We often overestimate the safety and our own homes.
Take a quick look around your house (if you’re home right now). If you’re not home, wait until you return home this evening and take a look. What does your bathroom look like? Are the lights replaced that had blown out? Are there any non-slip mats on the floor? Keep in mind that when water gets on ceramic or linoleum tile, it can be just as slick as ice.
What about the shower or bath tub? Are there grab bars? Do you have a shower seat? If not, what happens if your mother slips, is not feeling very strong, and still needs to take a shower? Are you going to be able to help her? Would she even ask you for assistance or will it simply be too uncomfortable for her to “go there?”
What if she has to get up in the middle of the night?
A person who is in an unfamiliar environment could be at serious risk of injuries sustained from tripping over something they didn’t expect to be there. Sure, you can have night lights, keep some lamps on in various rooms in the house, but for a while this is going to be an unfamiliar environment for your mother and that can pose its own set of hazards.
Are you going to be there every minute she needs help?
The vast majority of family caregivers, even if they have their aging parent move in with them, are working. You may have a career, a couple of part-time jobs, and other responsibilities that take you out of the house. When you’re gone, who is going to be there to support your mother?

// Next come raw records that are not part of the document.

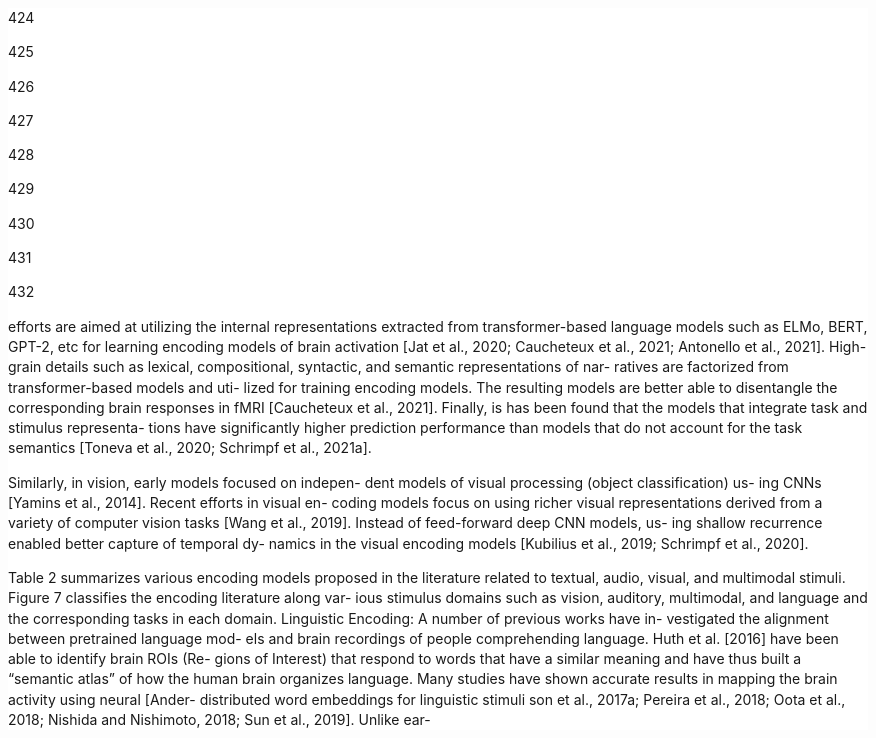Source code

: 424

425

426

427

428

429

430

431

432

efforts are aimed at utilizing the internal representations
extracted from transformer-based language models such as
ELMo, BERT, GPT-2, etc for learning encoding models of
brain activation [Jat et al., 2020; Caucheteux et al., 2021;
Antonello et al., 2021]. High-grain details such as lexical,
compositional, syntactic, and semantic representations of nar-
ratives are factorized from transformer-based models and uti-
lized for training encoding models. The resulting models are
better able to disentangle the corresponding brain responses
in fMRI [Caucheteux et al., 2021]. Finally, is has been found
that the models that integrate task and stimulus representa-
tions have significantly higher prediction performance than
models that do not account for the task semantics [Toneva et
al., 2020; Schrimpf et al., 2021a].

Similarly, in vision, early models focused on indepen-
dent models of visual processing (object classification) us-
ing CNNs [Yamins et al., 2014]. Recent efforts in visual en-
coding models focus on using richer visual representations
derived from a variety of computer vision tasks [Wang et
al., 2019]. Instead of feed-forward deep CNN models, us-
ing shallow recurrence enabled better capture of temporal dy-
namics in the visual encoding models [Kubilius et al., 2019;
Schrimpf et al., 2020].

Table 2 summarizes various encoding models proposed in
the literature related to textual, audio, visual, and multimodal
stimuli. Figure 7 classifies the encoding literature along var-
ious stimulus domains such as vision, auditory, multimodal,
and language and the corresponding tasks in each domain.
Linguistic Encoding: A number of previous works have in-
vestigated the alignment between pretrained language mod-
els and brain recordings of people comprehending language.
Huth et al. [2016] have been able to identify brain ROIs (Re-
gions of Interest) that respond to words that have a similar
meaning and have thus built a “semantic atlas” of how the
human brain organizes language. Many studies have shown
accurate results in mapping the brain activity using neural
[Ander-
distributed word embeddings for linguistic stimuli
son et al., 2017a; Pereira et al., 2018; Oota et al., 2018;
Nishida and Nishimoto, 2018; Sun et al., 2019]. Unlike ear-
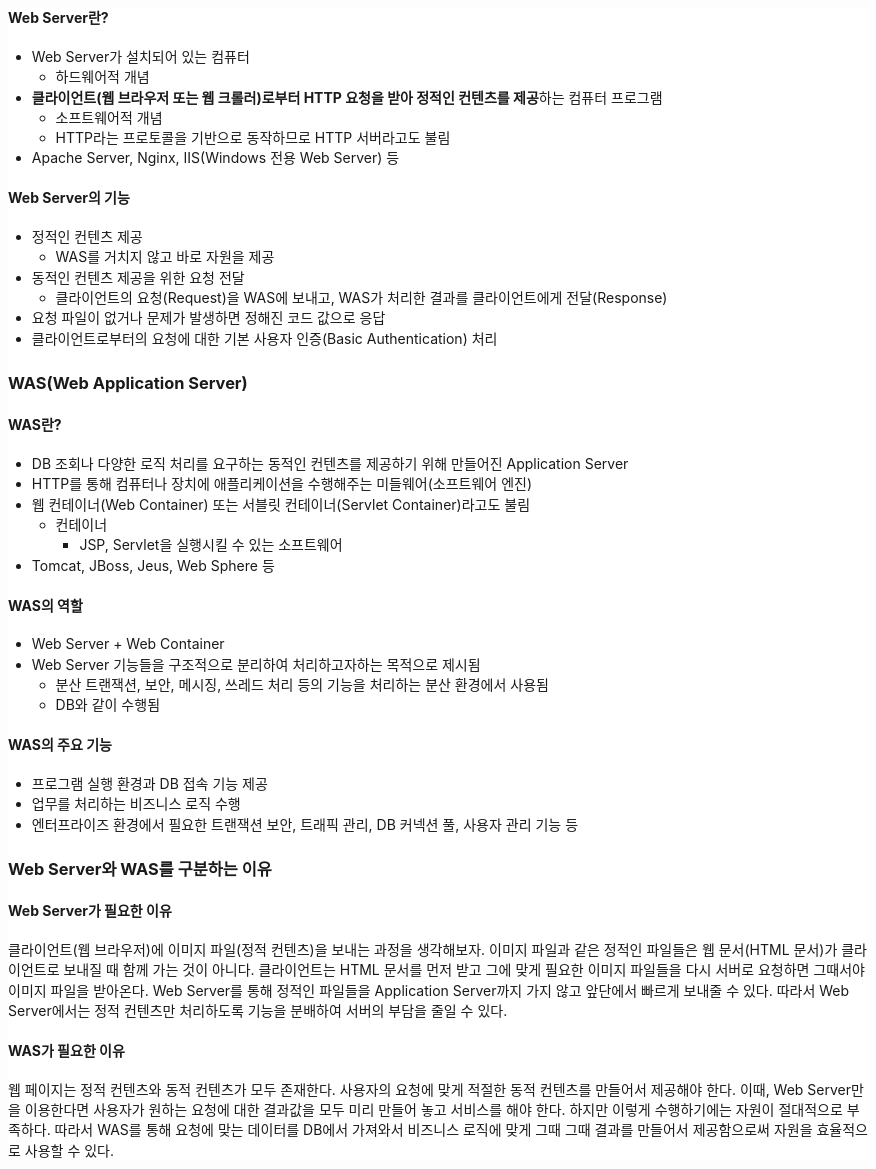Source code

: #### Web Server란?

- Web Server가 설치되어 있는 컴퓨터
    + 하드웨어적 개념
- **클라이언트(웹 브라우저 또는 웹 크롤러)로부터 HTTP 요청을 받아 정적인 컨텐츠를 제공**하는 컴퓨터 프로그램
    + 소프트웨어적 개념
    + HTTP라는 프로토콜을 기반으로 동작하므로 HTTP 서버라고도 불림
- Apache Server, Nginx, IIS(Windows 전용 Web Server) 등

#### Web Server의 기능

- 정적인 컨텐츠 제공
    + WAS를 거치지 않고 바로 자원을 제공
- 동적인 컨텐츠 제공을 위한 요청 전달
    + 클라이언트의 요청(Request)을 WAS에 보내고, WAS가 처리한 결과를 클라이언트에게 전달(Response)
- 요청 파일이 없거나 문제가 발생하면 정해진 코드 값으로 응답
- 클라이언트로부터의 요청에 대한 기본 사용자 인증(Basic Authentication) 처리

### WAS(Web Application Server)

#### WAS란?

- DB 조회나 다양한 로직 처리를 요구하는 동적인 컨텐츠를 제공하기 위해 만들어진 Application Server
- HTTP를 통해 컴퓨터나 장치에 애플리케이션을 수행해주는 미들웨어(소프트웨어 엔진)
- 웹 컨테이너(Web Container) 또는 서블릿 컨테이너(Servlet Container)라고도 불림
    + 컨테이너
        * JSP, Servlet을 실행시킬 수 있는 소프트웨어
- Tomcat, JBoss, Jeus, Web Sphere 등

#### WAS의 역할

- Web Server + Web Container
- Web Server 기능들을 구조적으로 분리하여 처리하고자하는 목적으로 제시됨
    + 분산 트랜잭션, 보안, 메시징, 쓰레드 처리 등의 기능을 처리하는 분산 환경에서 사용됨
    + DB와 같이 수행됨

#### WAS의 주요 기능

- 프로그램 실행 환경과 DB 접속 기능 제공
- 업무를 처리하는 비즈니스 로직 수행
- 엔터프라이즈 환경에서 필요한 트랜잭션 보안, 트래픽 관리, DB 커넥션 풀, 사용자 관리 기능 등

### Web Server와 WAS를 구분하는 이유

#### Web Server가 필요한 이유

클라이언트(웹 브라우저)에 이미지 파일(정적 컨텐츠)을 보내는 과정을 생각해보자. 이미지 파일과 같은 정적인 파일들은 웹 문서(HTML 문서)가 클라이언트로 보내질 때 함께 가는 것이 아니다. 클라이언트는 HTML 문서를 먼저 받고 그에 맞게 필요한 이미지 파일들을 다시 서버로 요청하면 그때서야 이미지 파일을 받아온다. Web Server를 통해 정적인 파일들을 Application Server까지 가지 않고 앞단에서 빠르게 보내줄 수 있다. 따라서 Web Server에서는 정적 컨텐츠만 처리하도록 기능을 분배하여 서버의 부담을 줄일 수 있다.

#### WAS가 필요한 이유

웹 페이지는 정적 컨텐츠와 동적 컨텐츠가 모두 존재한다. 사용자의 요청에 맞게 적절한 동적 컨텐츠를 만들어서 제공해야 한다. 이때, Web Server만을 이용한다면 사용자가 원하는 요청에 대한 결과값을 모두 미리 만들어 놓고 서비스를 해야 한다. 하지만 이렇게 수행하기에는 자원이 절대적으로 부족하다. 따라서 WAS를 통해 요청에 맞는 데이터를 DB에서 가져와서 비즈니스 로직에 맞게 그때 그때 결과를 만들어서 제공함으로써 자원을 효율적으로 사용할 수 있다.
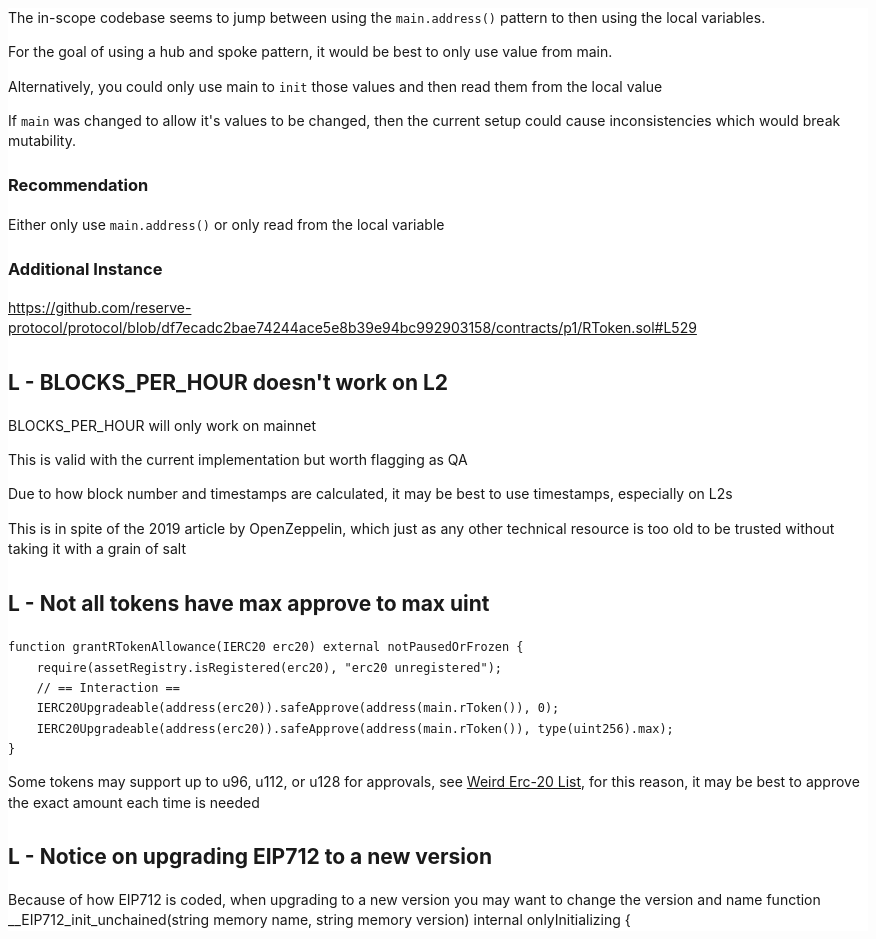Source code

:The in-scope codebase seems to jump between using the `main.address()` pattern to then using the local variables.

For the goal of using a hub and spoke pattern, it would be best to only use value from main.

Alternatively, you could only use main to `init` those values and then read them from the local value

If `main` was changed to allow it's values to be changed, then the current setup could cause inconsistencies which would break mutability.


### <a name='Recommendation'></a>Recommendation

Either only use `main.address()` or only read from the local variable

### <a name='AdditionalInstance'></a>Additional Instance

https://github.com/reserve-protocol/protocol/blob/df7ecadc2bae74244ace5e8b39e94bc992903158/contracts/p1/RToken.sol#L529

## <a name='L-BLOCKS_PER_HOURdoesntworkonL2'></a>L - BLOCKS_PER_HOUR doesn't work on L2

BLOCKS_PER_HOUR will only work on mainnet

This is valid with the current implementation but worth flagging as QA

Due to how block number and timestamps are calculated, it may be best to use timestamps, especially on L2s

This is in spite of the 2019 article by OpenZeppelin, which just as any other technical resource is too old to be trusted without taking it with a grain of salt

## <a name='L-Notalltokenshavemaxapprovetomaxuint'></a>L - Not all tokens have max approve to max uint
    function grantRTokenAllowance(IERC20 erc20) external notPausedOrFrozen {
        require(assetRegistry.isRegistered(erc20), "erc20 unregistered");
        // == Interaction ==
        IERC20Upgradeable(address(erc20)).safeApprove(address(main.rToken()), 0);
        IERC20Upgradeable(address(erc20)).safeApprove(address(main.rToken()), type(uint256).max);
    }

Some tokens may support up to u96, u112, or u128 for approvals, see [Weird Erc-20 List](https://github.com/d-xo/weird-erc20#revert-on-large-approvals--transfers), for this reason, it may be best to approve the exact amount each time is needed

## <a name='L-NoticeonupgradingEIP712toanewversion'></a>L - Notice on upgrading EIP712 to a new version

Because of how EIP712 is coded, when upgrading to a new version you may want to change the version and name
    function __EIP712_init_unchained(string memory name, string memory version) internal onlyInitializing {
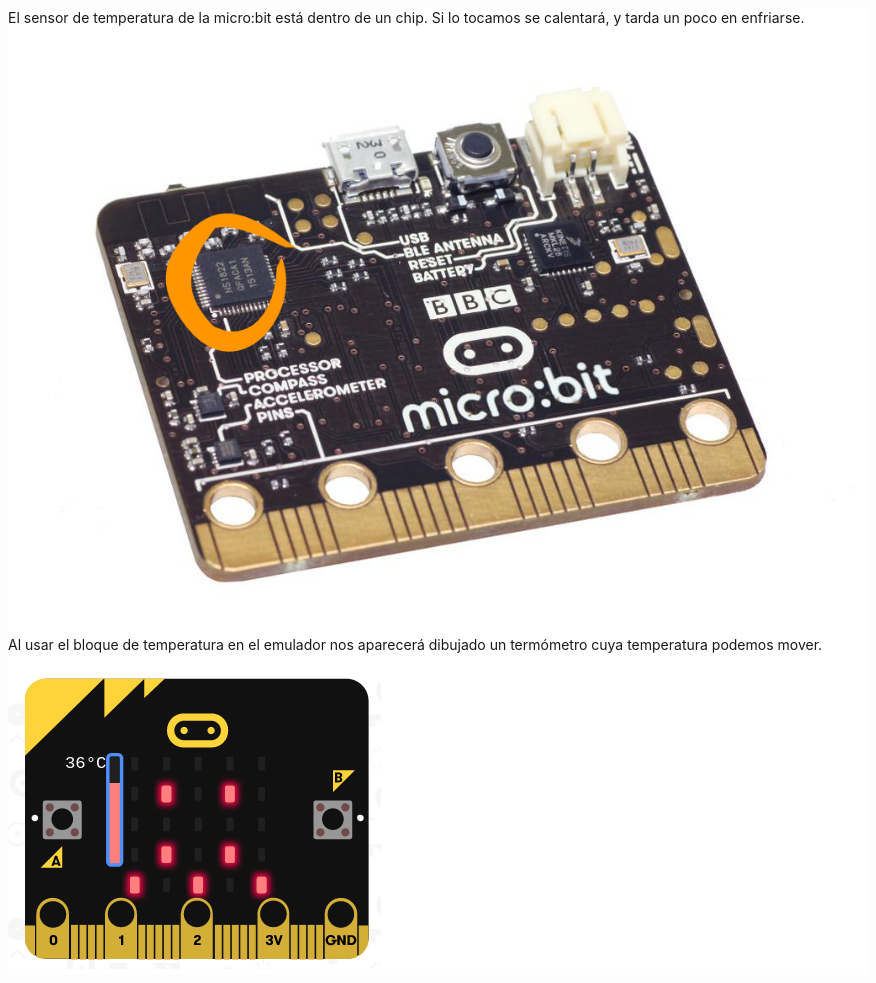 El sensor de temperatura de la micro:bit está dentro de un chip. Si lo tocamos se calentará, y tarda un poco en enfriarse.

![](./images/thermometer.png)

Al usar el bloque de temperatura en el emulador nos aparecerá dibujado un termómetro cuya temperatura podemos mover.

![Termometro Emulador](./images/TermometroEmulador.png)
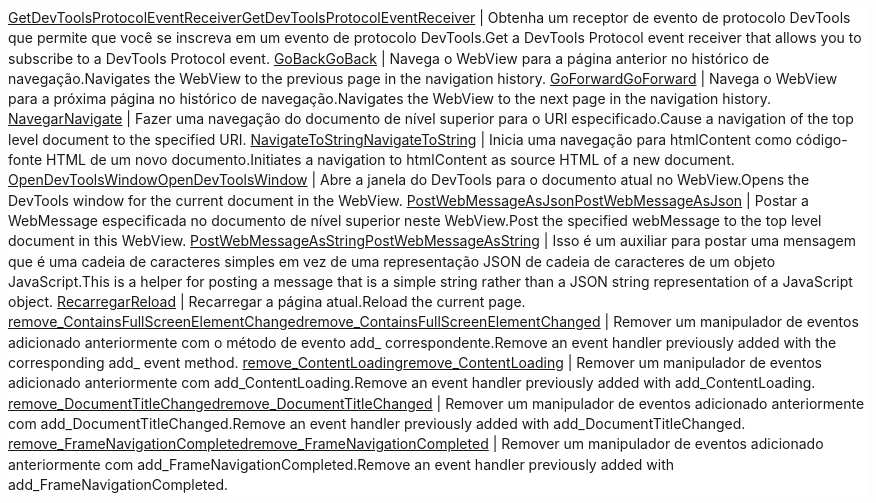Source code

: [<span data-ttu-id="ac3b2-167">GetDevToolsProtocolEventReceiver</span><span class="sxs-lookup"><span data-stu-id="ac3b2-167">GetDevToolsProtocolEventReceiver</span></span>](#getdevtoolsprotocoleventreceiver) | <span data-ttu-id="ac3b2-168">Obtenha um receptor de evento de protocolo DevTools que permite que você se inscreva em um evento de protocolo DevTools.</span><span class="sxs-lookup"><span data-stu-id="ac3b2-168">Get a DevTools Protocol event receiver that allows you to subscribe to a DevTools Protocol event.</span></span>
[<span data-ttu-id="ac3b2-169">GoBack</span><span class="sxs-lookup"><span data-stu-id="ac3b2-169">GoBack</span></span>](#goback) | <span data-ttu-id="ac3b2-170">Navega o WebView para a página anterior no histórico de navegação.</span><span class="sxs-lookup"><span data-stu-id="ac3b2-170">Navigates the WebView to the previous page in the navigation history.</span></span>
[<span data-ttu-id="ac3b2-171">GoForward</span><span class="sxs-lookup"><span data-stu-id="ac3b2-171">GoForward</span></span>](#goforward) | <span data-ttu-id="ac3b2-172">Navega o WebView para a próxima página no histórico de navegação.</span><span class="sxs-lookup"><span data-stu-id="ac3b2-172">Navigates the WebView to the next page in the navigation history.</span></span>
[<span data-ttu-id="ac3b2-173">Navegar</span><span class="sxs-lookup"><span data-stu-id="ac3b2-173">Navigate</span></span>](#navigate) | <span data-ttu-id="ac3b2-174">Fazer uma navegação do documento de nível superior para o URI especificado.</span><span class="sxs-lookup"><span data-stu-id="ac3b2-174">Cause a navigation of the top level document to the specified URI.</span></span>
[<span data-ttu-id="ac3b2-175">NavigateToString</span><span class="sxs-lookup"><span data-stu-id="ac3b2-175">NavigateToString</span></span>](#navigatetostring) | <span data-ttu-id="ac3b2-176">Inicia uma navegação para htmlContent como código-fonte HTML de um novo documento.</span><span class="sxs-lookup"><span data-stu-id="ac3b2-176">Initiates a navigation to htmlContent as source HTML of a new document.</span></span>
[<span data-ttu-id="ac3b2-177">OpenDevToolsWindow</span><span class="sxs-lookup"><span data-stu-id="ac3b2-177">OpenDevToolsWindow</span></span>](#opendevtoolswindow) | <span data-ttu-id="ac3b2-178">Abre a janela do DevTools para o documento atual no WebView.</span><span class="sxs-lookup"><span data-stu-id="ac3b2-178">Opens the DevTools window for the current document in the WebView.</span></span>
[<span data-ttu-id="ac3b2-179">PostWebMessageAsJson</span><span class="sxs-lookup"><span data-stu-id="ac3b2-179">PostWebMessageAsJson</span></span>](#postwebmessageasjson) | <span data-ttu-id="ac3b2-180">Postar a WebMessage especificada no documento de nível superior neste WebView.</span><span class="sxs-lookup"><span data-stu-id="ac3b2-180">Post the specified webMessage to the top level document in this WebView.</span></span>
[<span data-ttu-id="ac3b2-181">PostWebMessageAsString</span><span class="sxs-lookup"><span data-stu-id="ac3b2-181">PostWebMessageAsString</span></span>](#postwebmessageasstring) | <span data-ttu-id="ac3b2-182">Isso é um auxiliar para postar uma mensagem que é uma cadeia de caracteres simples em vez de uma representação JSON de cadeia de caracteres de um objeto JavaScript.</span><span class="sxs-lookup"><span data-stu-id="ac3b2-182">This is a helper for posting a message that is a simple string rather than a JSON string representation of a JavaScript object.</span></span>
[<span data-ttu-id="ac3b2-183">Recarregar</span><span class="sxs-lookup"><span data-stu-id="ac3b2-183">Reload</span></span>](#reload) | <span data-ttu-id="ac3b2-184">Recarregar a página atual.</span><span class="sxs-lookup"><span data-stu-id="ac3b2-184">Reload the current page.</span></span>
[<span data-ttu-id="ac3b2-185">remove_ContainsFullScreenElementChanged</span><span class="sxs-lookup"><span data-stu-id="ac3b2-185">remove_ContainsFullScreenElementChanged</span></span>](#remove_containsfullscreenelementchanged) | <span data-ttu-id="ac3b2-186">Remover um manipulador de eventos adicionado anteriormente com o método de evento add_ correspondente.</span><span class="sxs-lookup"><span data-stu-id="ac3b2-186">Remove an event handler previously added with the corresponding add_ event method.</span></span>
[<span data-ttu-id="ac3b2-187">remove_ContentLoading</span><span class="sxs-lookup"><span data-stu-id="ac3b2-187">remove_ContentLoading</span></span>](#remove_contentloading) | <span data-ttu-id="ac3b2-188">Remover um manipulador de eventos adicionado anteriormente com add_ContentLoading.</span><span class="sxs-lookup"><span data-stu-id="ac3b2-188">Remove an event handler previously added with add_ContentLoading.</span></span>
[<span data-ttu-id="ac3b2-189">remove_DocumentTitleChanged</span><span class="sxs-lookup"><span data-stu-id="ac3b2-189">remove_DocumentTitleChanged</span></span>](#remove_documenttitlechanged) | <span data-ttu-id="ac3b2-190">Remover um manipulador de eventos adicionado anteriormente com add_DocumentTitleChanged.</span><span class="sxs-lookup"><span data-stu-id="ac3b2-190">Remove an event handler previously added with add_DocumentTitleChanged.</span></span>
[<span data-ttu-id="ac3b2-191">remove_FrameNavigationCompleted</span><span class="sxs-lookup"><span data-stu-id="ac3b2-191">remove_FrameNavigationCompleted</span></span>](#remove_framenavigationcompleted) | <span data-ttu-id="ac3b2-192">Remover um manipulador de eventos adicionado anteriormente com add_FrameNavigationCompleted.</span><span class="sxs-lookup"><span data-stu-id="ac3b2-192">Remove an event handler previously added with add_FrameNavigationCompleted.</span></span>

It’s easy to simply assume she’s going to be fine, but if there is a serious and legitimate reason for you to be concerned about her safety in her own house, none of that changes just because she moves in with you.
The best option is always to rely on experienced and dedicated home care aides. Even if your mother moves in with you (which can be a wonderful situation for everyone involved), relying on home care support for a couple of hours one or two days a week to start can provide a boost and safety, companionship, and comfort.